In our previous article, we discussed the two major income sources the district must predict in order to develop an operating budget that keeps the district financially sound. Local property taxes and state funding combined make up almost 90% of the district’s operating income. Property taxes are 52% of that mix. Assuming state funding stays relatively consistent from year to year, the district’s largest exposure to changes in income is directly associated with property taxes. 

 

As mentioned in the previous article, some school districts have the good fortune of having all their operating levies approved on a continuous basis. That means, taxpayers have agreed to fund the district at a continuous level without requiring a periodic renewal of the tax. In such a case, a district would only need to return to voters when it was necessary to ask for an increase in income. Some districts like Lakewood have one or more levies that require voters to renew an existing tax every so many years. 

 

Lakewood maintains two “Emergency” levies.

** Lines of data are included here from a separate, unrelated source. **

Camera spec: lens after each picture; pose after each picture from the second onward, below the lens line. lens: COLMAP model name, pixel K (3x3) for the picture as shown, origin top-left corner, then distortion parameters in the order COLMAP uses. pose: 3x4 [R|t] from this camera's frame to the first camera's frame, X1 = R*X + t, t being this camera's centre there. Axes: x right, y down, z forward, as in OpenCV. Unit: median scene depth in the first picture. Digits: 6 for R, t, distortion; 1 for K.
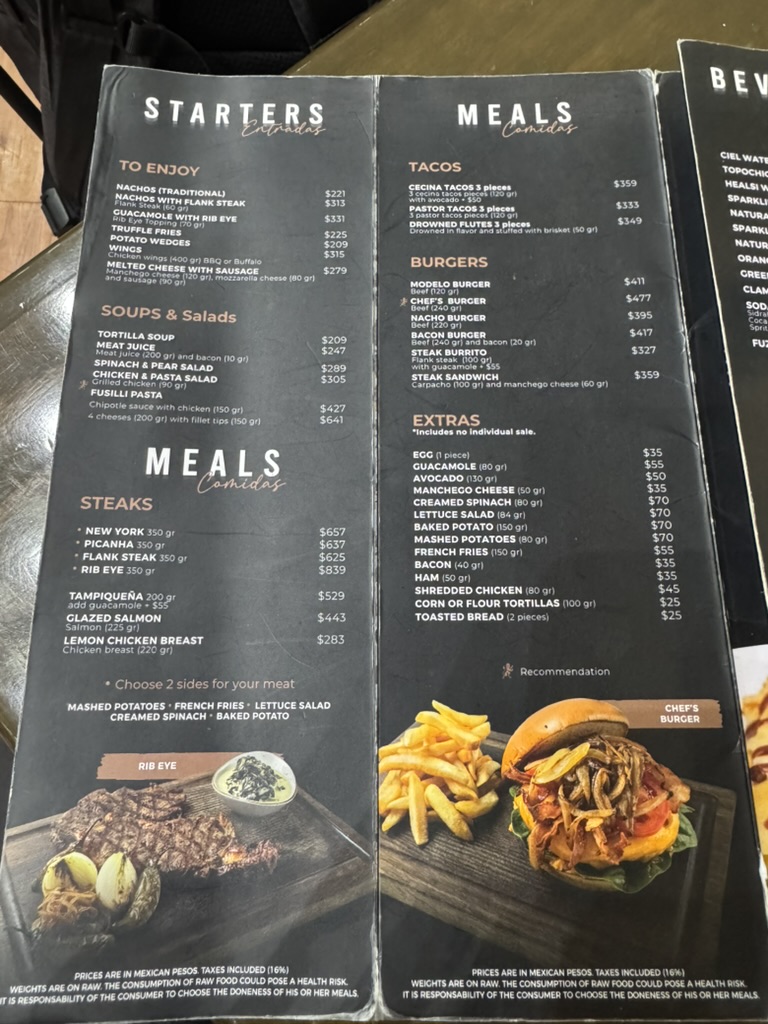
lens RADIAL K [[397.8, 0, 533.7], [0, 397.8, 512.5], [0, 0, 1]] dist [0.014630, -0.004860]
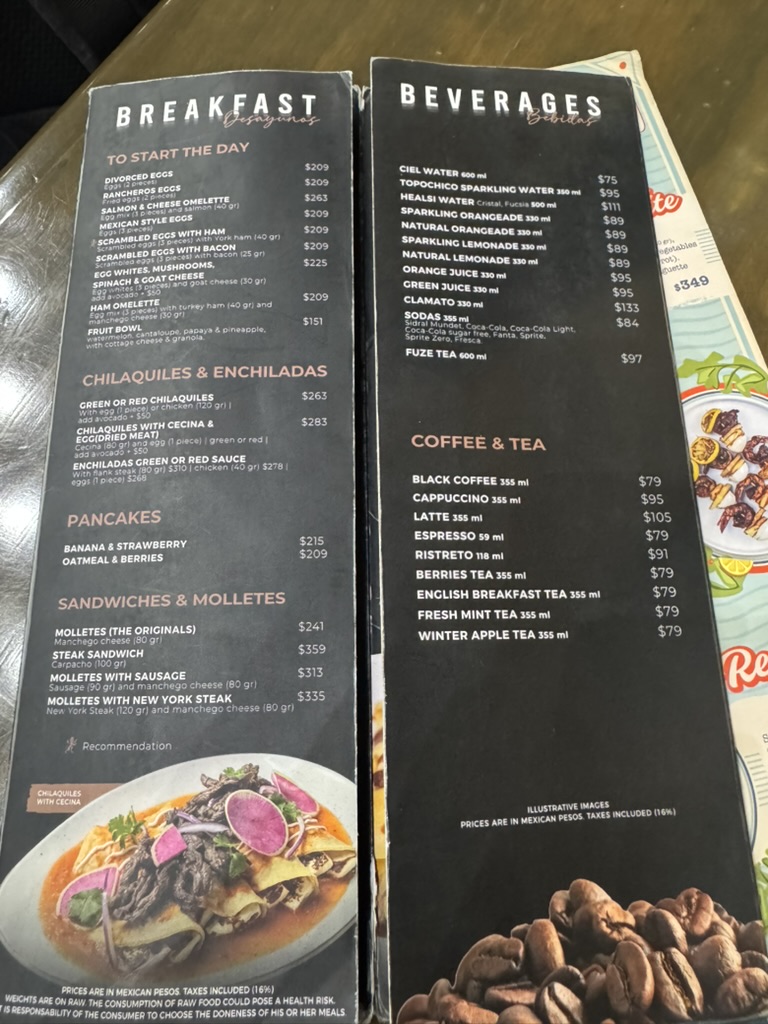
lens RADIAL K [[397.8, 0, 533.7], [0, 397.8, 512.5], [0, 0, 1]] dist [0.014630, -0.004860]
pose [[0.999802, -0.019918, 0.000026, 0.791482], [0.019916, 0.999680, -0.015610, 0.002527], [0.000285, 0.015608, 0.999878, -0.001311]]
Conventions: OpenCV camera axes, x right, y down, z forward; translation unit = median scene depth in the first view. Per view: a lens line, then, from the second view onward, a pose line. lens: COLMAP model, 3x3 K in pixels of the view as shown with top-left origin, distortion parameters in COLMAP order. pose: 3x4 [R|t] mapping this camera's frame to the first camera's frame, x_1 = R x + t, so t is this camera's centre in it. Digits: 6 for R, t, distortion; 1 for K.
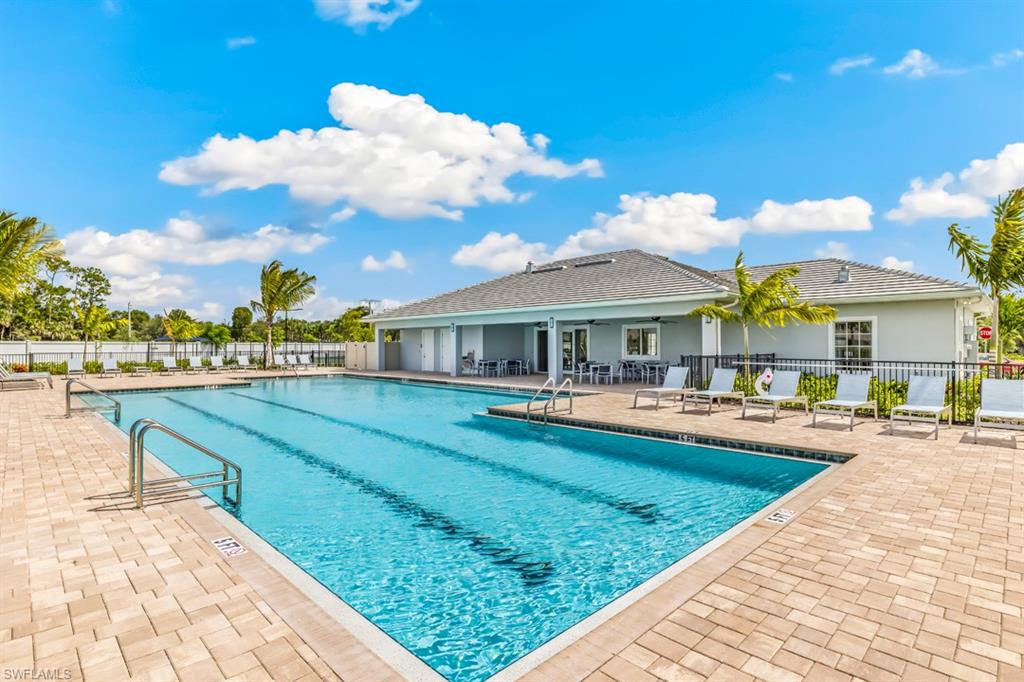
lens RADIAL K [[503.0, 0, 513.2], [0, 503.0, 345.6], [0, 0, 1]] dist [0.000531, 0.000019]
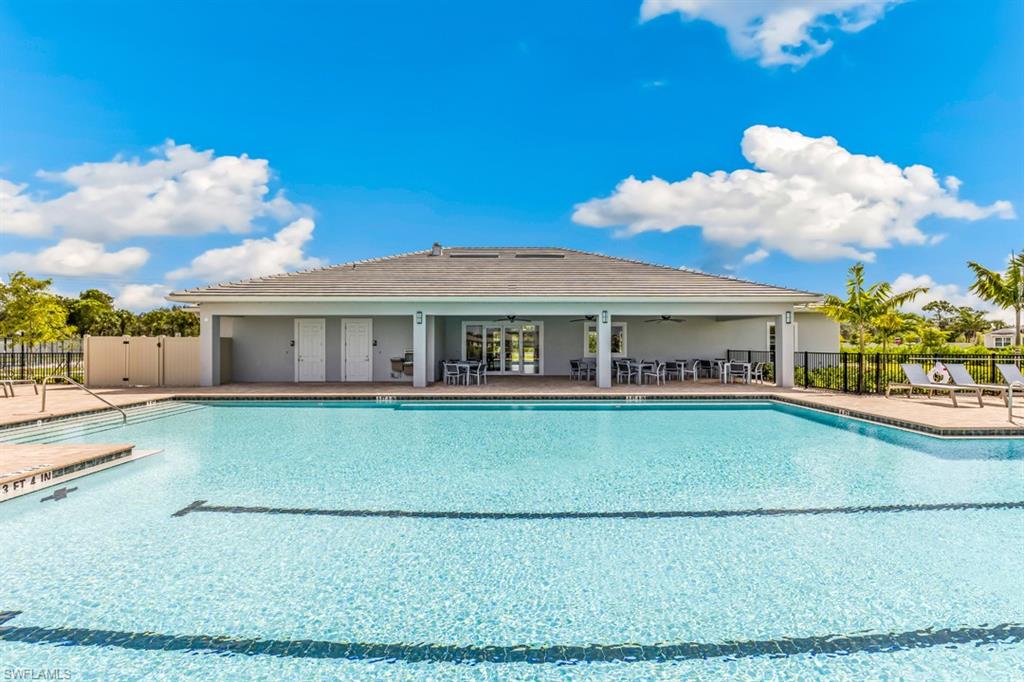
lens RADIAL K [[430.9, 0, 511.4], [0, 430.9, 338.7], [0, 0, 1]] dist [-0.000426, -0.000001]
pose [[0.699445, 0.007359, 0.714649, -0.408289], [-0.000657, 0.999953, -0.009655, -0.000371], [-0.714686, 0.006283, 0.699417, 0.431436]]
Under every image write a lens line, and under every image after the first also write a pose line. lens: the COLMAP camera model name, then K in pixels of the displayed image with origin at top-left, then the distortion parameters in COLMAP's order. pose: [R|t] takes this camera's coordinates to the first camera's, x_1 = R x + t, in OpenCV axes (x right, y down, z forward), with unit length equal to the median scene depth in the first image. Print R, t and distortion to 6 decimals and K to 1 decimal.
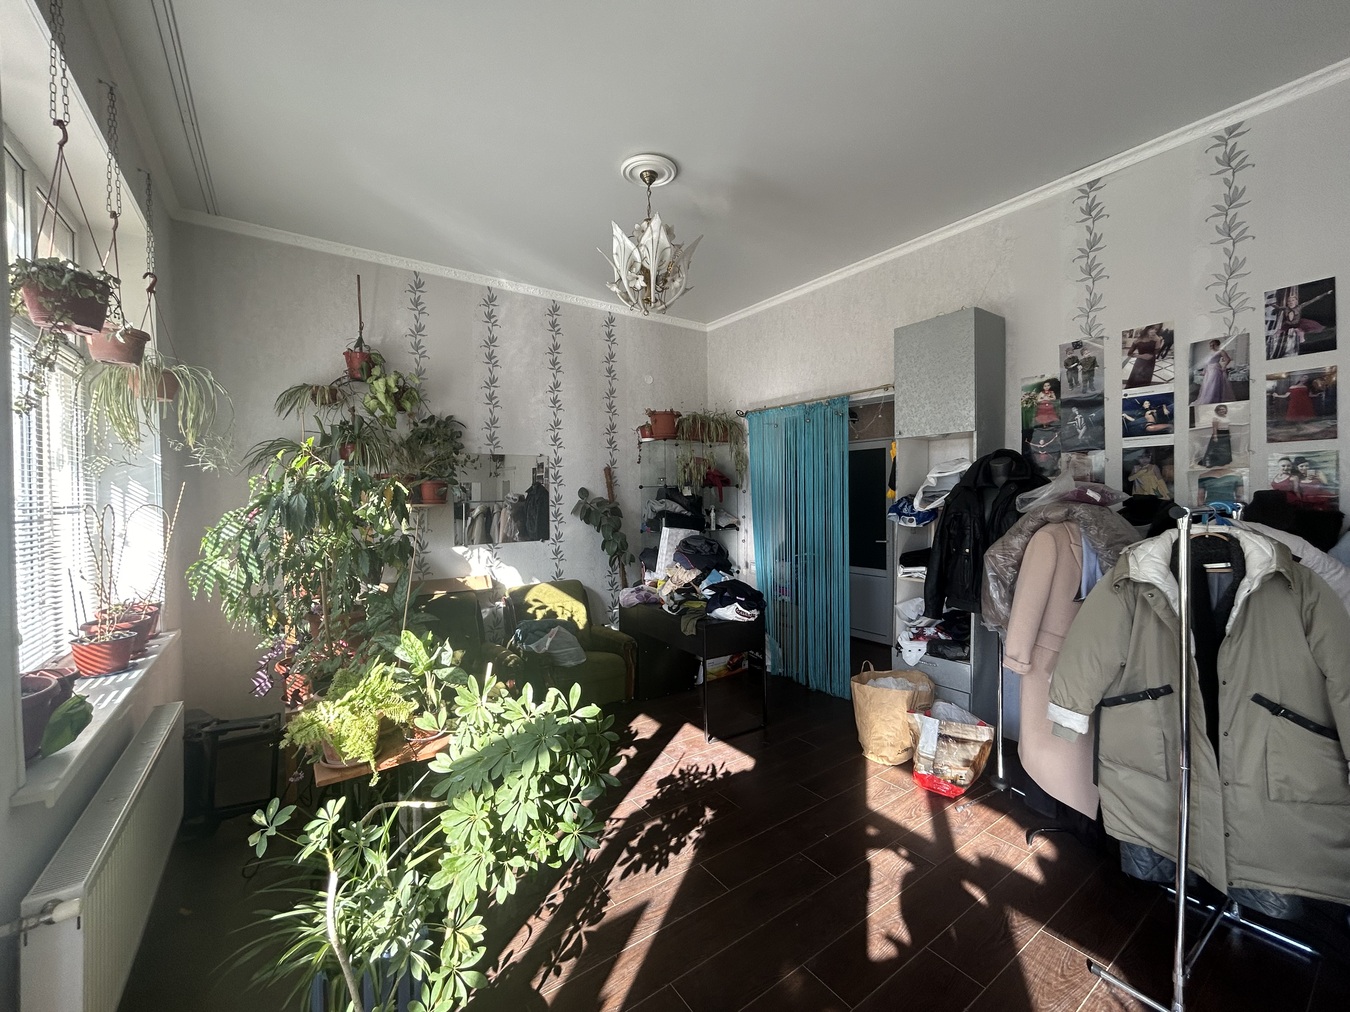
lens RADIAL K [[549.6, 0, 676.8], [0, 549.6, 506.6], [0, 0, 1]] dist [0.004597, -0.000873]
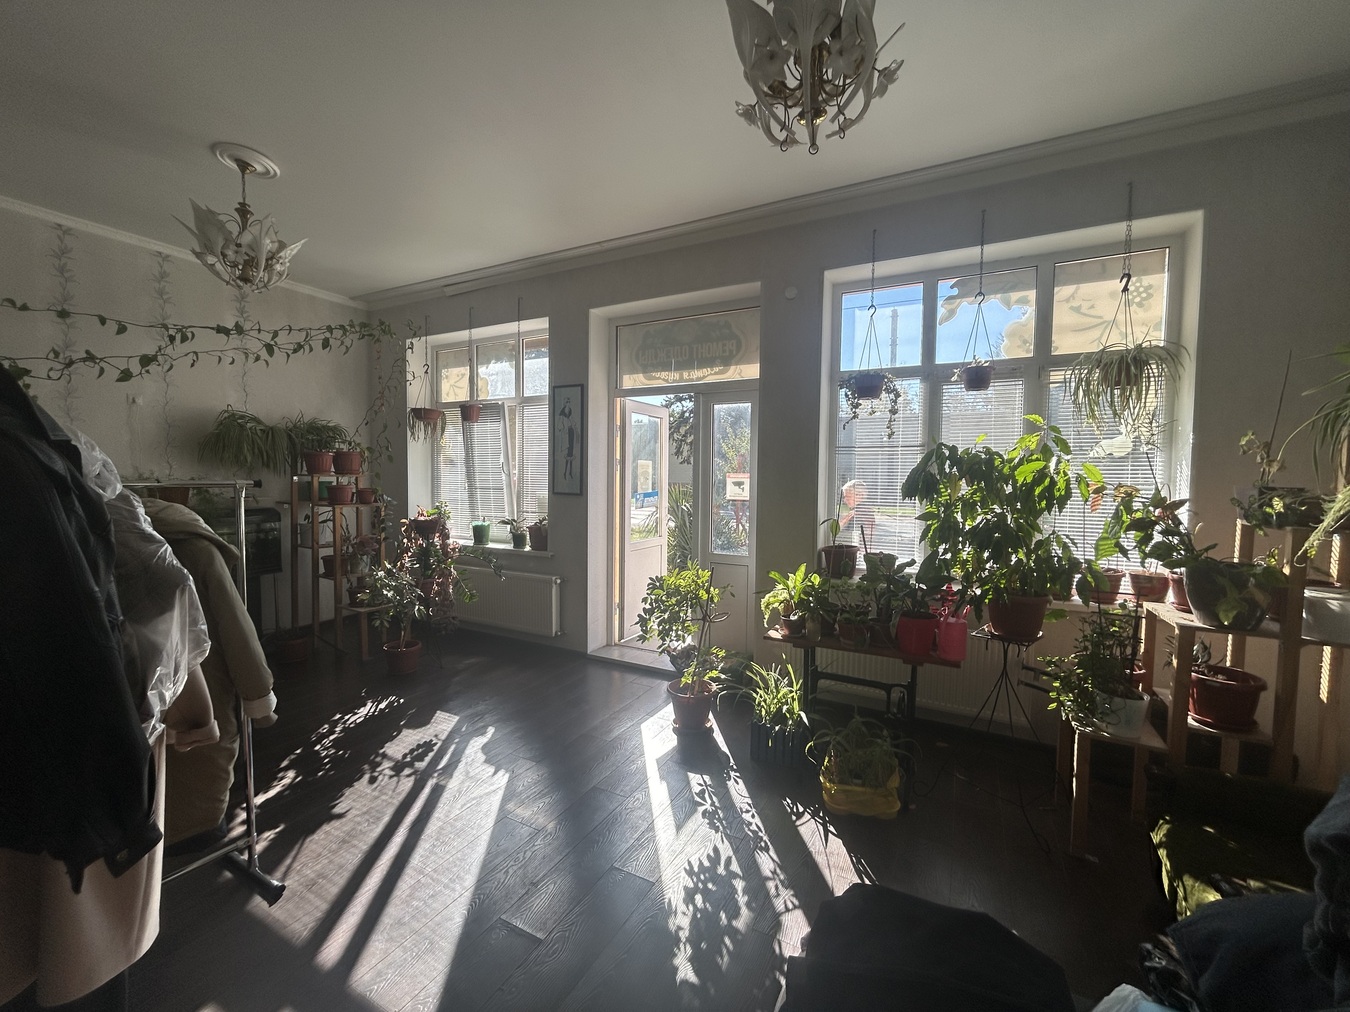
lens RADIAL K [[549.6, 0, 674.5], [0, 549.6, 502.7], [0, 0, 1]] dist [0.004597, -0.000873]
pose [[-0.892617, 0.015823, -0.450537, 0.342150], [-0.014699, 0.997831, 0.064165, -0.019379], [0.450575, 0.063897, -0.890449, 1.503045]]
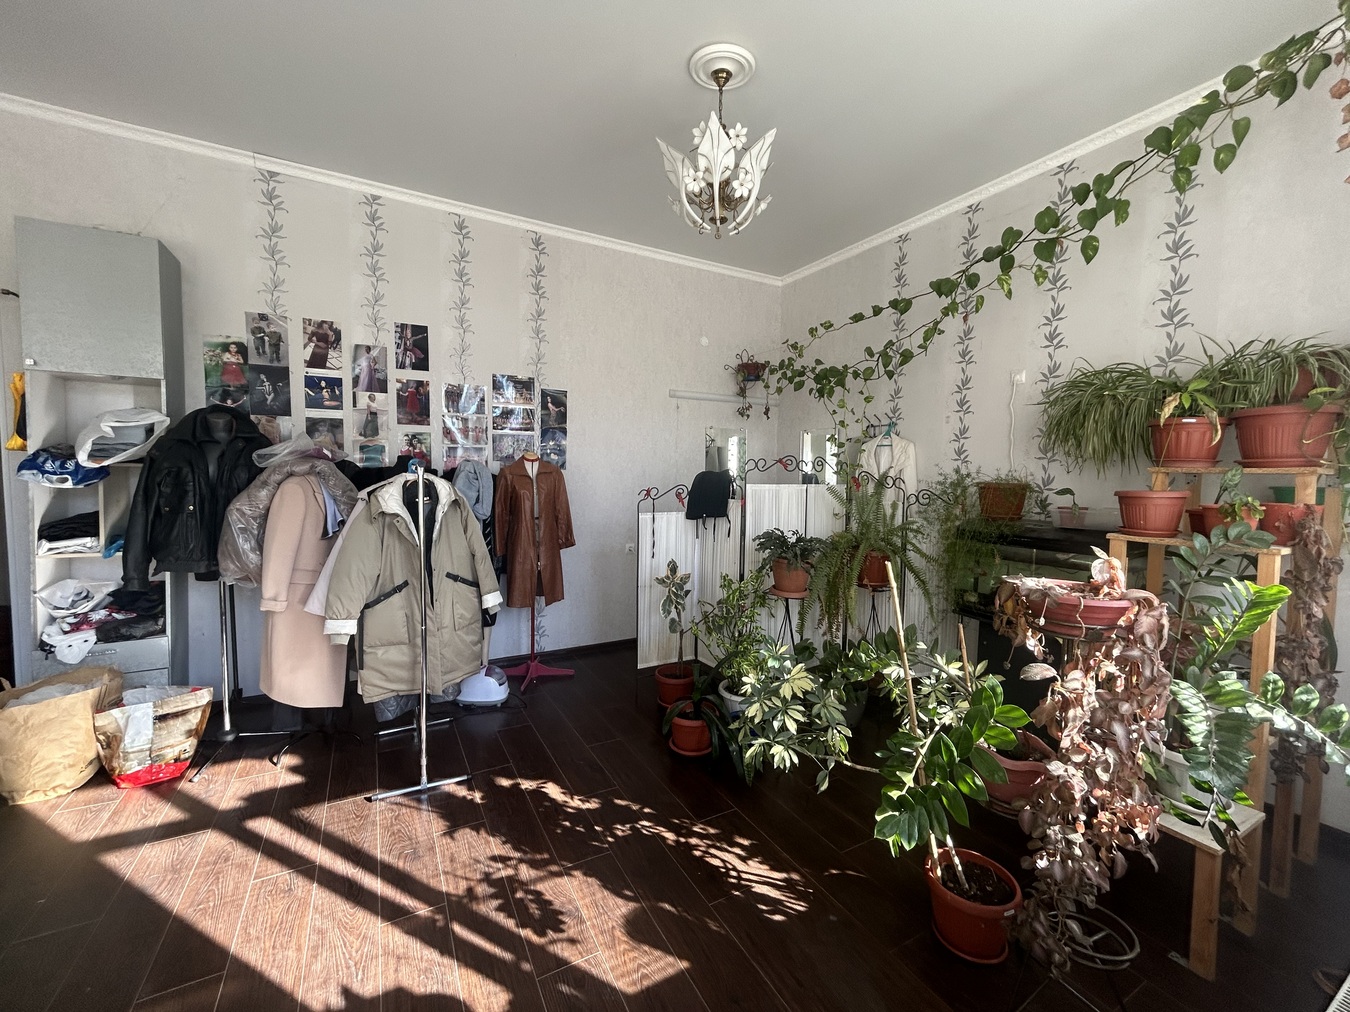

One has a five-year term that provides $2,400,000 a year in revenue and the other has a ten-year term that provides $3,700,000 per year. The five-year levy will expire at the end of 2018. The ten-year levy will expire at the end of 2020. In both cases, the district will need to ask voters to “renew” those levies to continue receiving the same income it receives today. Combined both levies produce over $6,000,000 per year. Practically speaking, that means the district could lose that amount of income should voters decide not to renew these levies in the future. Up to 28 % of the district’s budget could be eliminated once every five to ten years. 

 

Renewing an existing levy as a taxpayer does not increase taxes. It simply extends the tax for another period like the five and ten-year terms. The reality is that the district must rely on the income from the temporary levies, and that the failure of either or both would have major consequences on the how district operates. Imagine your employer telling you they reserve the right to reduce your pay by 28% every five to ten years. How would you manage your budget?

 

Lakewood’s two temporary Emergency levies are critical to the ongoing operations of the district in that combined they contribute $6,000,000 per year in income. The district must rely on this income well beyond the renewal cycles of the levies as it represents a significant 28% of the district’s budget. Failure of either levy would hurt the district’s ability to maintain the level of service being provided today.